**Problems to work on:**
A - List every factor to which the article on the U.S. blood shortage says the American Red Cross and Vitalant attribute the current shortage.
B - Reproduce the stretch of the blood shortage article from "Only three percent" through "somebody needs blood.".

**Passage to read:**
━━━━━━━━━━━━━━━━
The United States is in a “dire” blood supply crisis and patients are suffering, so declared the American Red Cross (ARC) in an appeal to the nation for more blood donations.
ARC’s Jan. 11 statement said the “worst blood shortage in over a decade” is posing a “concerning risk to patient care.”
“Amid the crisis, doctors have been forced to make difficult decisions about who receives blood transfusions and who will have to wait,” it said.
The American Red Cross, which provides 40 percent of the nation’s blood supply, reports that some hospitals are getting one-fourth of the blood needed.
According to the ARC, out-patients forced to wait two or three days for the right blood type are seeing their conditions deteriorate to the point that they require hospitalization due to the delay, further straining hospital systems already inundated with patients.
In a mid-December joint statement, a coalition of America’s leading blood suppliers warned: “Blood centers across the country are reporting less than a one-day supply of blood—a dangerously low level…[which means]…life-saving blood may not be available for some patients.”
“Some hospitals have already been forced to alter treatment for some patients or cancel some patient surgeries due to blood supply challenges,” the coalition said.
Spokesperson Nick Gehrig of Vitalant, a non-profit blood supplier servicing 900 hospitals across 28 states, told The Epoch Times, “Patients rely on donated blood every day, which can take up to a few days to be tested and processed. More donors are needed in the coming days…to ensure there is enough blood on the shelves to address emergency and routine patient needs.”
In a statement released on Jan. 10, Vitalant, in operation since 1943, called the present shortage “historic.” It reported that December blood donations fell far short of the need and that the trend has continued into January.
Vitalant’s website states that its type O blood supply is at less than half of the desired four-day inventory levels, and the organization finds it “worrisome” that its usual donor appointment slots are not filling up.
Type O is the most transfused blood type, and along with type O-negative, is the most needed, though all types are in short supply.
The ARC and Vitalant attribute the current blood shortage to many potential donors coming down with regular seasonal ailments, travel, winter weather, and the effects of the pandemic.
The pandemic complications they cited include people working remotely, limits on the number of people who can gather in one place, blood drive cancellations, and public misunderstanding of donation eligibility.
The shortage of blood donors has been aggravated by the Delta and Omicron variants of the coronavirus, say the blood suppliers.
Blood donations from qualified donors, vaccinated or unvaccinated, are welcomed by both the American Red Cross and Vitalant.
Only three percent of Americans give blood.
Every year nearly five million Americans need blood transfusions, using 45,000 units of blood daily and over 16 million units annually. Every two seconds somebody needs blood.
━━━━━━━━━━━━━━━━
(Records from a collection)

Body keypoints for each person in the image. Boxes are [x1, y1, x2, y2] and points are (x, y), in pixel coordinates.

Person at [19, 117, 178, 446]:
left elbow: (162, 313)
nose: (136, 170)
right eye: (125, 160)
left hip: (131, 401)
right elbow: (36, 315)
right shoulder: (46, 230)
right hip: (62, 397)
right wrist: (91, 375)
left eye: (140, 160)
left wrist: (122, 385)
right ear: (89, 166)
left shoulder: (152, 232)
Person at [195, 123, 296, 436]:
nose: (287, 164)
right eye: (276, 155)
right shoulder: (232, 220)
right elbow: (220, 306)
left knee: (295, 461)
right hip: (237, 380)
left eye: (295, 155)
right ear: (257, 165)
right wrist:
━━━━━━━━━━━━━━━━
**Responses per task:**
A -
- Many potential donors coming down with regular seasonal ailments
- Travel
- Winter weather
- The effects of the pandemic

B -
Only three percent of Americans give blood.
Every year nearly five million Americans need blood transfusions, using 45,000 units of blood daily and over 16 million units annually. Every two seconds somebody needs blood.